This is an open question, but I'd like to particularly ask for comment from Ben (Leonis Bjornaer), Timothy Ferguson and any of the line authors that have designed books for ArM5 if I may.
Are there any rules of thumb for converting "real life" books dealing with Abilities into ArM5 books?
By this I mean:
How does one decide summae vs tractatus based on the title and ?
How do you determine how many tractati are in a collection of books/volumes / an encyclopediae by a given author? Guess?
What sets the quality (Good Teacher, Communciation Score etc)?
(I refer particularly to Timothy's reasoning in ArM5 Covenants that really only good writers (High Com, Good Teacher, exceptional score in Art or Ability really write anything that is worth copying or reading).
Is there a way of constructing some sort of rough ranking of historical figures ie. Hildegard of Bingen / Avicenna at the top, down to say Myopicus the Squiggler (Com -5, Incomprehensible etc) at the bottom?

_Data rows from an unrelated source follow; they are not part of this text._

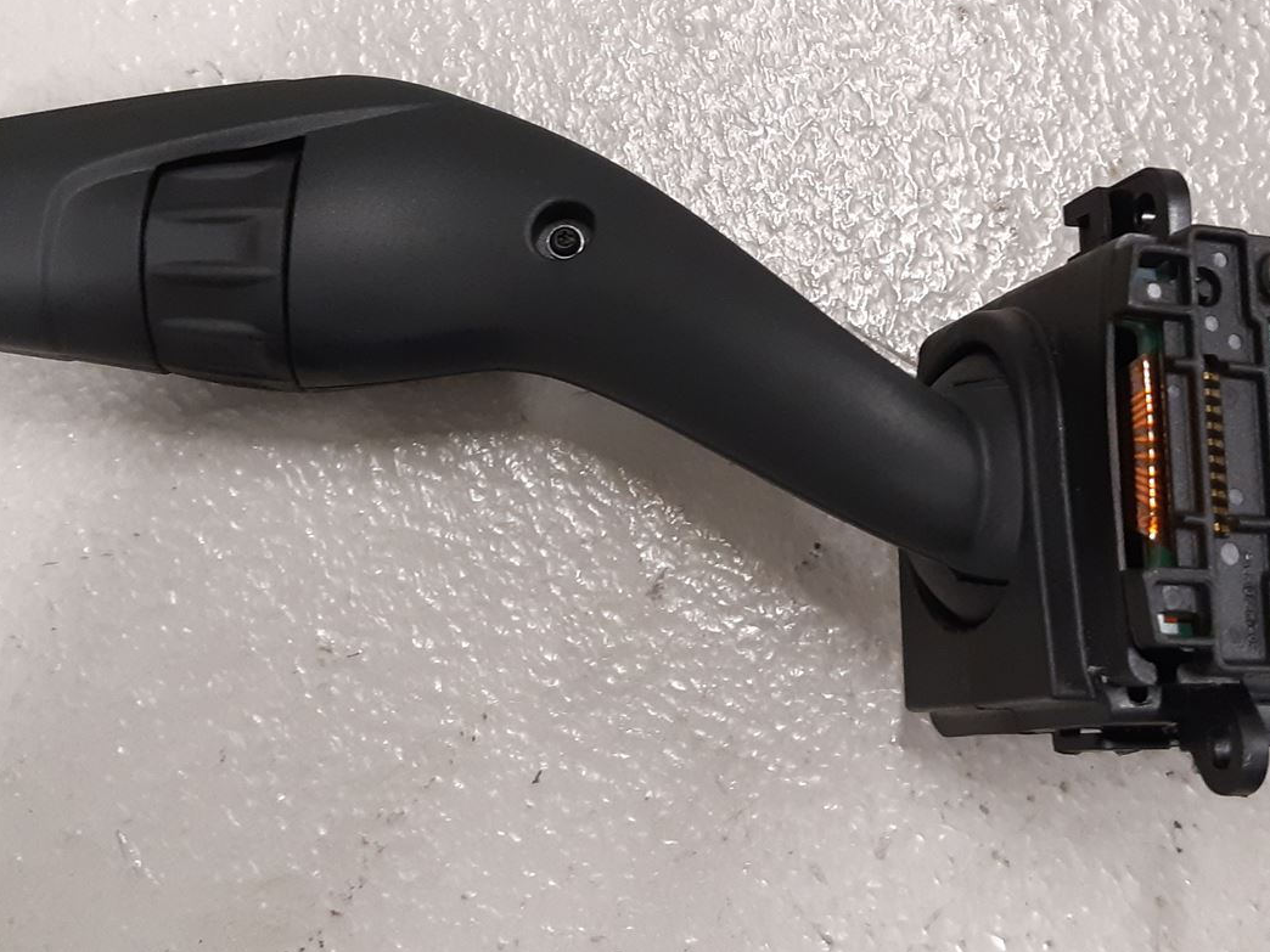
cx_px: 772
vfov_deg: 28.4
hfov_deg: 37.3
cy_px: 353
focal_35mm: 51
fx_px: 1871
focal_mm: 3.93
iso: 250
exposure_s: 1/50
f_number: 1.7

I'd be interested in various opinions from the simple to the complex.
A tractatus is a book on a particular aspect of a subject. Whereas a summae is generally a kind of review of an entire field.
You might be able to find out what the real book is considered to be, but otherwise guess.
You might be able to find translations (or at least translations of sections) of most real, important medieval books somewhere. If your town has a university it probably has translations of most important medieval texts, and if the university has a large medieval department, it may have facsimile copies of the originals too. Just having a quick thumb through the book, should give you some idea of its depth.
There are also databases that contain electronic versions of practically every pre-modern book. Kind of like Project Gutenberg, but there are subscription based databases that are much, much more complete than it is. The libraries you have access to may have subscriptions to these databases.
I'm not sure that everyone necessarily follows that reasoning.
It's best just to set the quality at whatever works for your saga. It's probably a good bet though, that well-known authors are writing reasonably well.
On the other hand, remember that you are setting the quality for a particular copy of the book. So, it may be poorly copied (and have a lower quality than other versions) or it may be illuminated, and contain commentaries, etc (and so have a higher quality than usual).
I think I might compile an Index of the books so far (like the V&F index) and see what that looks like. Might give me an idea there and provide an interesting overview of the state of the canonical Mythic library as it were...
If the title refers to a specific subset of the Ability, then it's more likely a tractatus. If it has a more general or important-sounding title, then more likely a summa.
A book which comes in several volumes is almost certainly a single (high-level) summa. A book in only one volume is either a tractatus or a low-level summa.
Also, how many books has the author written on the subject? If only one big one, then a summa. If many, with no one book being outstanding, then they are likely tractatus.
Good Teacher should be relatively rare, perhaps only for those authors who were renowned as great teachers or communicators in their lifetime (e.g. Hildegard of Bingen). I would suggest that well-known or widely-read books would generally be written by authors with a relatively good Com. If in doubt, +2 or +3?
I think it could be a good idea to put such a list as an open download?
With or without scores, but name of book and basically what its about. Sorted after relevant Abilities it might be a very helpful tool.